- [Directive]: Please express every line of the rows below as a JSON list of strings, one string per line, leaving out blank lines and the lines that only mark where a picture goes.

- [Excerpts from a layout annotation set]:
--
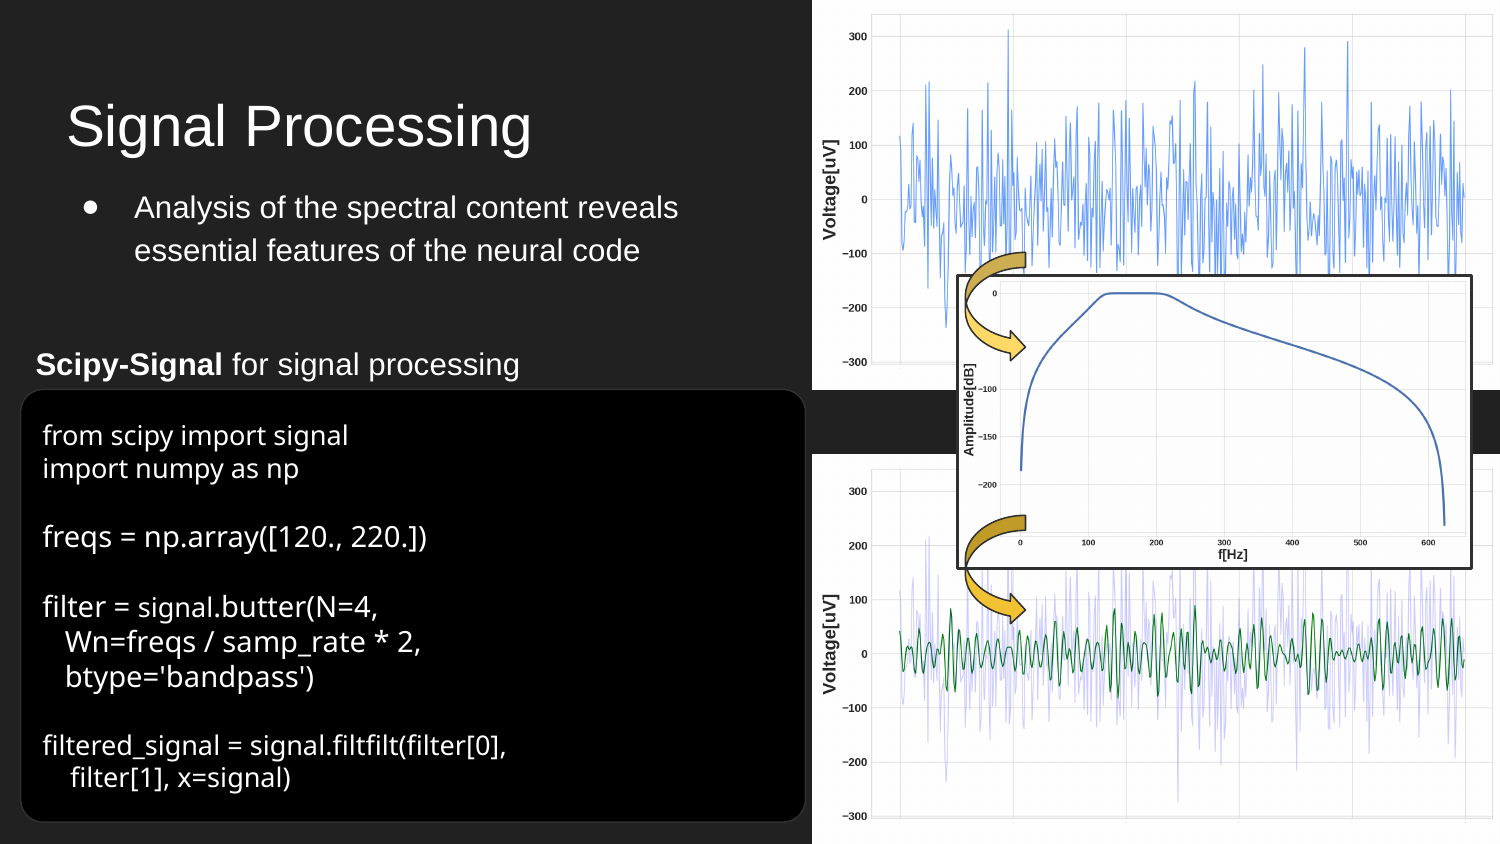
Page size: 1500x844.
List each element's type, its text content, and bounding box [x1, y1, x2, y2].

list Analysis of the spectral content reveals essential features of the neural code [44, 166, 814, 307]
text_box from scipy import signal import numpy as np freqs = np.array([120., 220.]) filter = signal.butter(N=4, Wn=freqs / samp_rate * 2, btype='bandpass') filtered_signal = signal.filtfilt(filter[0], filter[1], x=signal) [20, 390, 806, 823]
picture [812, 0, 1500, 390]
text_box [965, 515, 1026, 624]
picture [958, 276, 1471, 567]
picture [812, 454, 1500, 844]
text_box [965, 252, 1026, 361]
title Signal Processing [51, 72, 814, 166]
list Scipy-Signal for signal processing [20, 328, 851, 390]
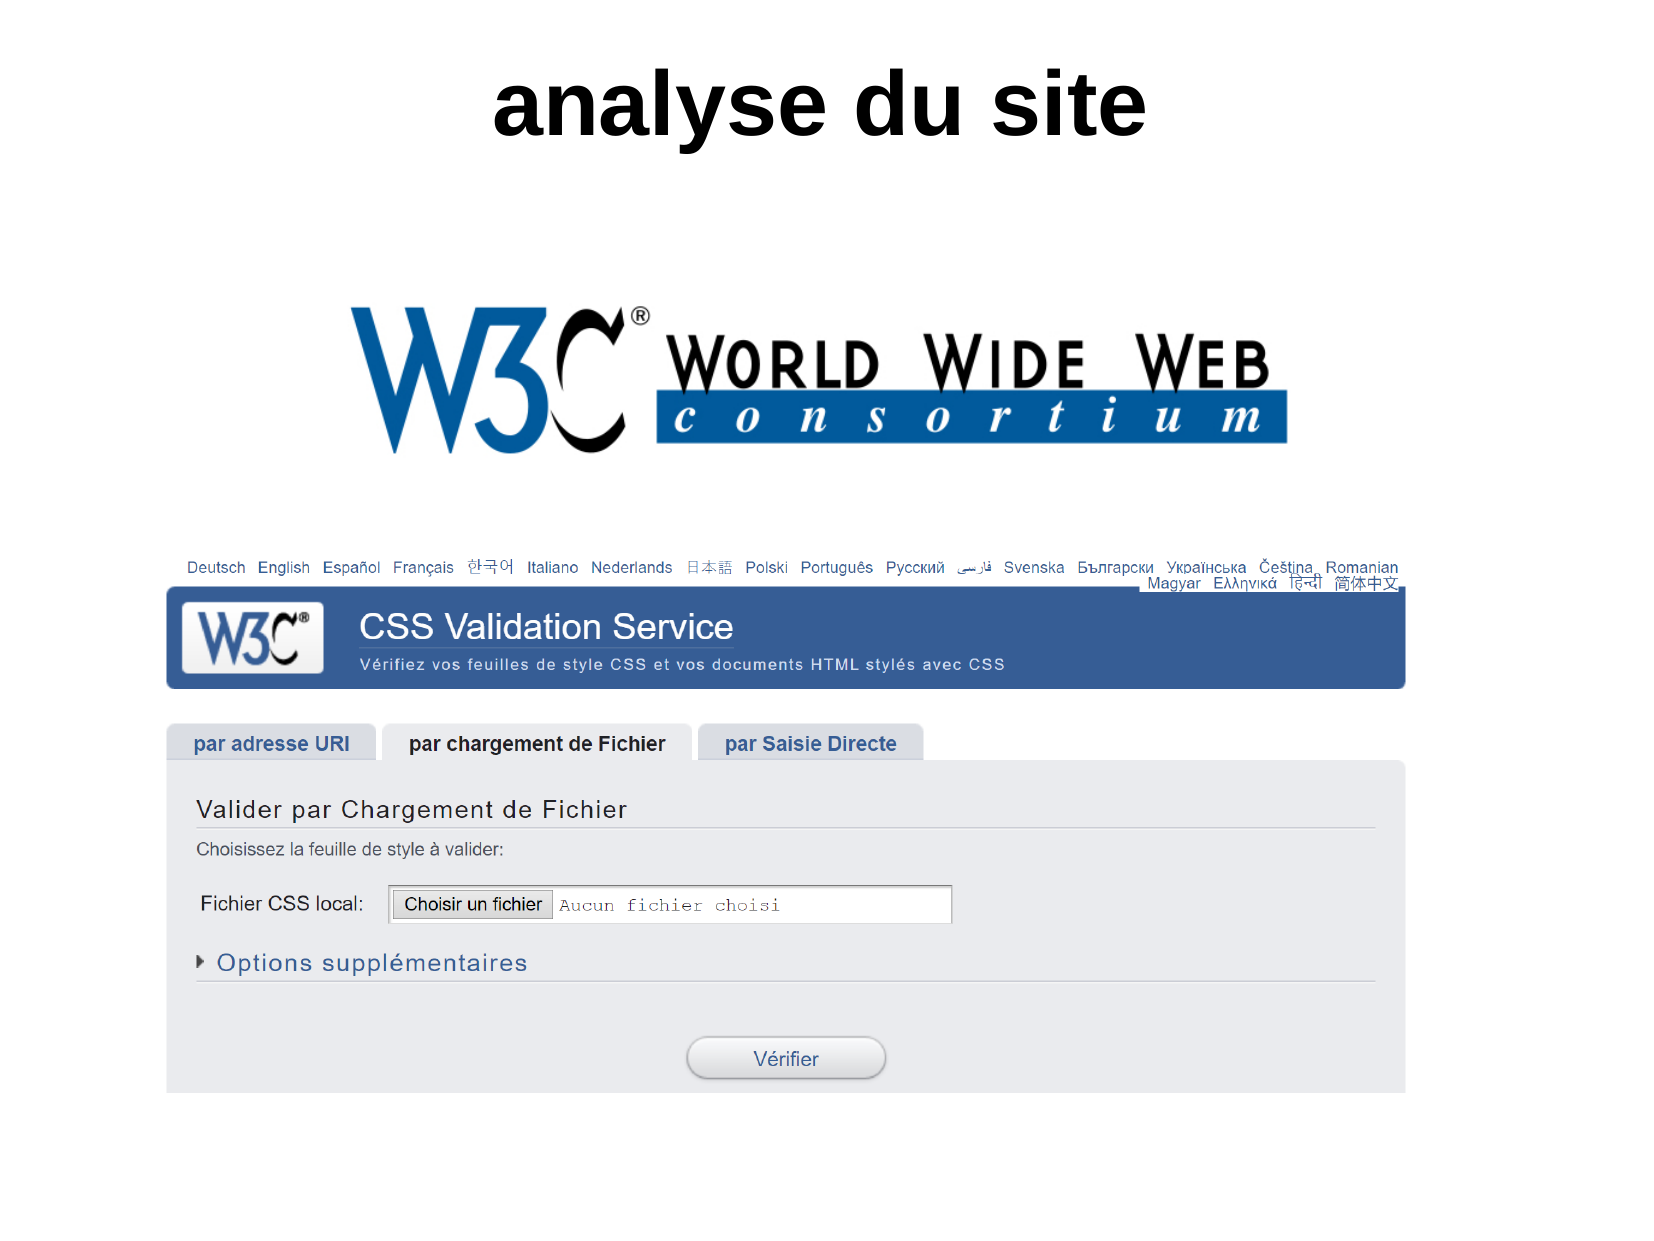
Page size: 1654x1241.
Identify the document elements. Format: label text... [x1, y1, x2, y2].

picture [147, 208, 1418, 1093]
title analyse du site [76, 0, 1565, 208]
--
- [Solution to this problem]:
[
  "Page size: 1500x844.",
  "List each element's type, its text content, and bounding box [x1, y1, x2, y2].",
  "list Analysis of the spectral content reveals essential features of the neural code [44, 166, 814, 307]",
  "text_box from scipy import signal import numpy as np freqs = np.array([120., 220.]) filter = signal.butter(N=4, Wn=freqs / samp_rate * 2, btype='bandpass') filtered_signal = signal.filtfilt(filter[0], filter[1], x=signal) [20, 390, 806, 823]",
  "picture [812, 0, 1500, 390]",
  "text_box [965, 515, 1026, 624]",
  "picture [958, 276, 1471, 567]",
  "picture [812, 454, 1500, 844]",
  "text_box [965, 252, 1026, 361]",
  "title Signal Processing [51, 72, 814, 166]",
  "list Scipy-Signal for signal processing [20, 328, 851, 390]",
  "Page size: 1654x1241.",
  "Identify the document elements. Format: label text... [x1, y1, x2, y2].",
  "picture [147, 208, 1418, 1093]",
  "title analyse du site [76, 0, 1565, 208]"
]